FDA rejects Biohaven approval request for troriluzole, triggering R&D cost cutting

The FDA has rejected Biohaven’s request for approval of a neurological disorder therapy, prompting the biopharma to reprioritize its pipeline in order to shrink its annual R&D spend by 60%.

Biohaven first sought FDA approval for troriluzole in spinocerebellar ataxia on the strength of a phase 3 trial that missed its primary endpoint. The FDA refused to review that submission in 2023, but Biohaven continued to seek a path forward, leading to talks about the potential to use real-world evidence (RWE) to support a resubmission. Biohaven hailed positive three-year RWE findings in September 2024.

After a three-month delay, the FDA has now rejected an approval request based on the RWE. According to Biohaven, the FDA’s complete response letter “cited issues that can be inherent to real-world evidence and external control studies including potential bias, design flaws, lack of pre-specification and unmeasured confounding factors.”

Such issues were on the agenda when Biohaven met with the FDA to discuss the RWE study in 2024. The biopharma said it changed its RWE study protocol in response to the feedback, including by only using the U.S. natural history cohort as an external control for the primary analysis.

Quoting official meeting minutes, Biohaven said the FDA’s view was that “a large and robust treatment effect would be needed to overcome the biases of an externally controlled trial, in order for it to be used as the primary basis for substantial evidence for effectiveness.” Biohaven executives believe their RWE study cleared that bar.

Yet the FDA, which has undergone a change in leadership and direction since the 2024 meeting, ruled that the submission cannot support approval. The agency recommended Biohaven meet with its team to discuss the evidence it wants to see in a future filing for approval. Biohaven is in the process of formally requesting a meeting. 

In the wake of the news, Biohaven's stock dropped 44% to $7.76 in premarket trading Wednesday from a Tuesday closing price of $13.95.

While Biohaven said it remains committed to finding a path forward for troriluzole, the FDA rejection has prompted the biopharma to prioritize other late-stage programs that management believes have the most potential for value generation. 
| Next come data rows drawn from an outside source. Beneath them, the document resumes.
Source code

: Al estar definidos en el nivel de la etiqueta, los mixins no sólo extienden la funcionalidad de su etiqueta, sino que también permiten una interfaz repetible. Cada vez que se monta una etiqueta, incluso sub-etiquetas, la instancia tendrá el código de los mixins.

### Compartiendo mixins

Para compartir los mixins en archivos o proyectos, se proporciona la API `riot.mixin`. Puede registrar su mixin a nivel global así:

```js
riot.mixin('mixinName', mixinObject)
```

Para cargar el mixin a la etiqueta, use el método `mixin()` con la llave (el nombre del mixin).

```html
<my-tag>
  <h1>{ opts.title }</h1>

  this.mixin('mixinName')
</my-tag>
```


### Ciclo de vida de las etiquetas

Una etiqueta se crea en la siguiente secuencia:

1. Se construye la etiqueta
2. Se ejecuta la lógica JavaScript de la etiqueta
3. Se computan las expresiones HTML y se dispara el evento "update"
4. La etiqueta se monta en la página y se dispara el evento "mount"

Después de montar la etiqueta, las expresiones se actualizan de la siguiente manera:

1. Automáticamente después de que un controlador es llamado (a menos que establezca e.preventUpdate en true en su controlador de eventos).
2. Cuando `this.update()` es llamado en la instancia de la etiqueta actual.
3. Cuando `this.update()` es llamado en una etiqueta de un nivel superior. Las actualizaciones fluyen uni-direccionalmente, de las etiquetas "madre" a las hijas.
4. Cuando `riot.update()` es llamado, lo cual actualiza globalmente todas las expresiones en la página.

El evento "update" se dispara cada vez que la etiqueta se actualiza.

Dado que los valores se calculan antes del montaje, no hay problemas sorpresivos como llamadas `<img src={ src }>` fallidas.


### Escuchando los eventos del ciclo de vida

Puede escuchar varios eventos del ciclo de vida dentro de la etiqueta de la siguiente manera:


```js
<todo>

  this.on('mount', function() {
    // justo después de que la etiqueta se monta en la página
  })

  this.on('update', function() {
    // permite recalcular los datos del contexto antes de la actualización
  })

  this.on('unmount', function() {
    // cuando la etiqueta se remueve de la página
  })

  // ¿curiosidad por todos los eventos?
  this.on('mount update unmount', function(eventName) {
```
Biohaven’s priorities for the next year are the extracellular degraders BHV-1400 in IgA nephropathy and BHV-1300 in Graves’ disease, Kv7 ion channel activator opakalim in adult focal epilepsy and depression and myostatin-activin pathway inhibitor taldefgrobep alfa in obesity and spinal muscular atrophy. 

The company may pause or delay other programs to extend its cash runway. Biohaven ended June with $408.2 million. The pipeline prioritization is intended to cut annual direct R&D spending, which excludes personnel costs, by 60%.
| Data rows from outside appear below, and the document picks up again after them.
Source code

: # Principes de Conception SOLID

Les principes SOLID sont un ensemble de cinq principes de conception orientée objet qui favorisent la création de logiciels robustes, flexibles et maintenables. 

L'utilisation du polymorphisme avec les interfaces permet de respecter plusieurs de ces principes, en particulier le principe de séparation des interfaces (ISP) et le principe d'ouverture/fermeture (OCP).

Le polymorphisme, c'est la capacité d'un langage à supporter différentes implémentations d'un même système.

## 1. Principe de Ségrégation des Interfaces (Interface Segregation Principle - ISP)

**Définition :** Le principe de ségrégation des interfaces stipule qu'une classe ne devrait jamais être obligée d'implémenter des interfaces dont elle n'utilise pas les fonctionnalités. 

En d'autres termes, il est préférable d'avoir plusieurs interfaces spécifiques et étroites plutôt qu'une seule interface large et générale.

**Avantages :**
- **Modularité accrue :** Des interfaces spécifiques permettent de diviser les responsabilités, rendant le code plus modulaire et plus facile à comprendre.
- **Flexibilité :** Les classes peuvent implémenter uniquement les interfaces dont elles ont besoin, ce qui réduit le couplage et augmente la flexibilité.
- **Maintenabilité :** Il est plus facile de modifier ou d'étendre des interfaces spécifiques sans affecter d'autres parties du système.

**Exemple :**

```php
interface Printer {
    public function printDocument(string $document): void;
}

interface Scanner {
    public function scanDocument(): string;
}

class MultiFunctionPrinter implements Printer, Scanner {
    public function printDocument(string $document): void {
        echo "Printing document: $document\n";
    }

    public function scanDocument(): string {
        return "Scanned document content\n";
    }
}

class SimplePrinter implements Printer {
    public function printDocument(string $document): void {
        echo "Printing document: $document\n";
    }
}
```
The implications of the CRL could extend beyond Biohaven. The Division of Neurology I that handled the troriluzole review at the FDA has a record of regulatory flexibility dating back to its first big decision—the approval of Biogen and Eisai’s Aduhelm—but it was unclear whether that ethos had survived recent changes at the agency. Biohaven CEO Vlad Coric, M.D., shared a potential read-through from the rejection.

“Real-world evidence is an important research approach to assessing and delivering new therapies for complex rare diseases but, despite FDA policy initiatives supporting such tools, the front-line review divisions are not yet embracing FDA policy for the use of real-world evidence or the application of regulatory flexibility for rare disease,” Coric said in a statement.
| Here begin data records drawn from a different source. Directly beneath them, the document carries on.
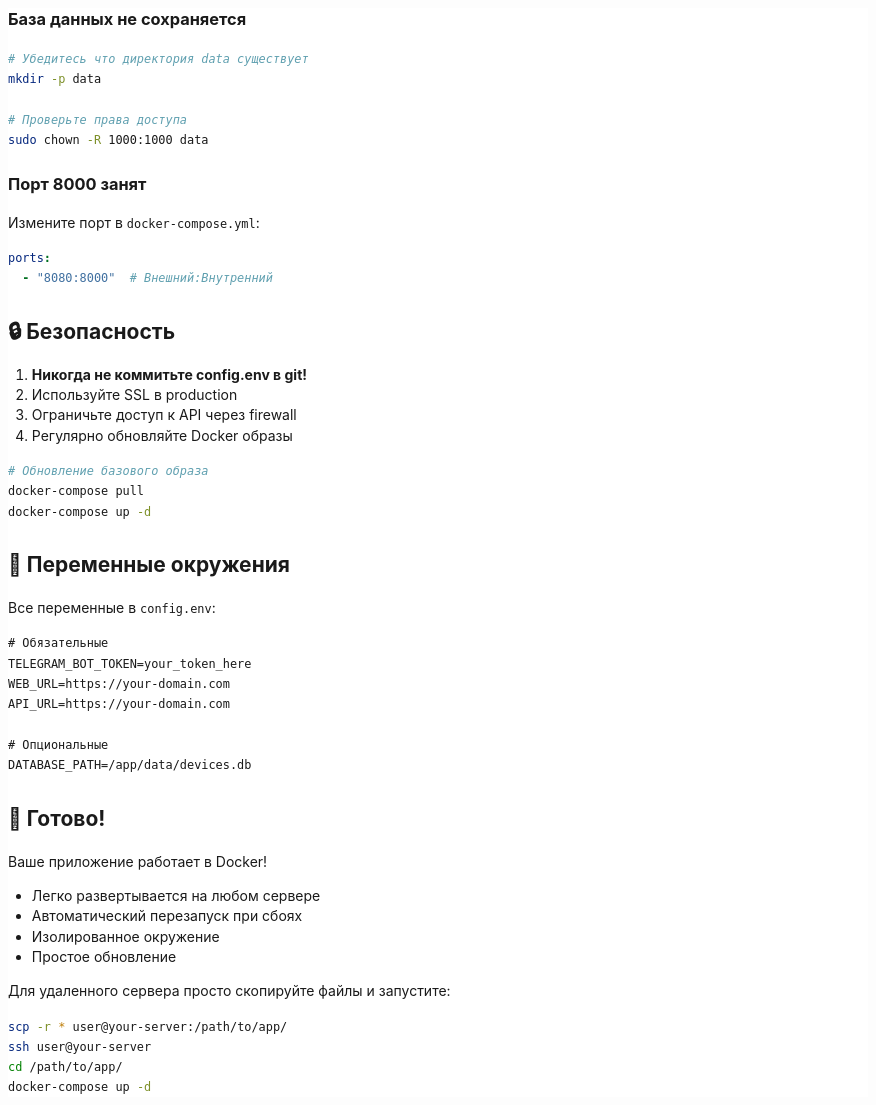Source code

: ### База данных не сохраняется

```bash
# Убедитесь что директория data существует
mkdir -p data

# Проверьте права доступа
sudo chown -R 1000:1000 data
```

### Порт 8000 занят

Измените порт в `docker-compose.yml`:
```yaml
ports:
  - "8080:8000"  # Внешний:Внутренний
```

## 🔒 Безопасность

1. **Никогда не коммитьте config.env в git!**
2. Используйте SSL в production
3. Ограничьте доступ к API через firewall
4. Регулярно обновляйте Docker образы

```bash
# Обновление базового образа
docker-compose pull
docker-compose up -d
```

## 📝 Переменные окружения

Все переменные в `config.env`:

```env
# Обязательные
TELEGRAM_BOT_TOKEN=your_token_here
WEB_URL=https://your-domain.com
API_URL=https://your-domain.com

# Опциональные
DATABASE_PATH=/app/data/devices.db
```

## 🎉 Готово!

Ваше приложение работает в Docker!
- Легко развертывается на любом сервере
- Автоматический перезапуск при сбоях
- Изолированное окружение
- Простое обновление

Для удаленного сервера просто скопируйте файлы и запустите:
```bash
scp -r * user@your-server:/path/to/app/
ssh user@your-server
cd /path/to/app/
docker-compose up -d
```

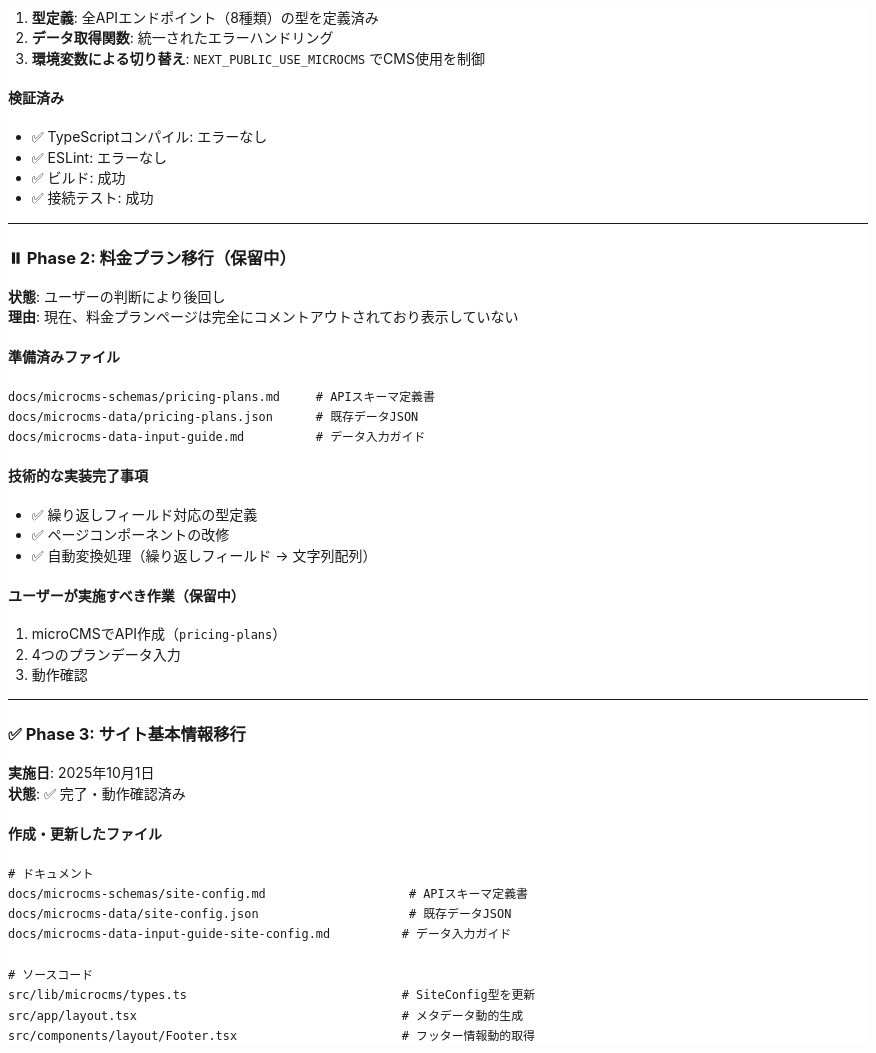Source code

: 1. **型定義**: 全APIエンドポイント（8種類）の型を定義済み
2. **データ取得関数**: 統一されたエラーハンドリング
3. **環境変数による切り替え**: `NEXT_PUBLIC_USE_MICROCMS` でCMS使用を制御

#### 検証済み
- ✅ TypeScriptコンパイル: エラーなし
- ✅ ESLint: エラーなし
- ✅ ビルド: 成功
- ✅ 接続テスト: 成功

---

### ⏸️ Phase 2: 料金プラン移行（保留中）
**状態**: ユーザーの判断により後回し  
**理由**: 現在、料金プランページは完全にコメントアウトされており表示していない

#### 準備済みファイル

```
docs/microcms-schemas/pricing-plans.md     # APIスキーマ定義書
docs/microcms-data/pricing-plans.json      # 既存データJSON
docs/microcms-data-input-guide.md          # データ入力ガイド
```

#### 技術的な実装完了事項
- ✅ 繰り返しフィールド対応の型定義
- ✅ ページコンポーネントの改修
- ✅ 自動変換処理（繰り返しフィールド → 文字列配列）

#### ユーザーが実施すべき作業（保留中）
1. microCMSでAPI作成（`pricing-plans`）
2. 4つのプランデータ入力
3. 動作確認

---

### ✅ Phase 3: サイト基本情報移行
**実施日**: 2025年10月1日  
**状態**: ✅ 完了・動作確認済み

#### 作成・更新したファイル

```
# ドキュメント
docs/microcms-schemas/site-config.md                    # APIスキーマ定義書
docs/microcms-data/site-config.json                     # 既存データJSON
docs/microcms-data-input-guide-site-config.md          # データ入力ガイド

# ソースコード
src/lib/microcms/types.ts                              # SiteConfig型を更新
src/app/layout.tsx                                     # メタデータ動的生成
src/components/layout/Footer.tsx                       # フッター情報動的取得
```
William Blair analysts described the FDA's decision as “clearly disappointing given troriluzole showed greater than 50% disease slowing over three years compared to natural history and did so without liver toxicity.” 

“With the FDA now pushing back on regulatory pathways for both uniQure and Biohaven using comparisons to natural history for potential approval in rare neurological disorders, the question will now be if the FDA is becoming more restrictive despite sponsors aligning on prior feedback,” the analysts added.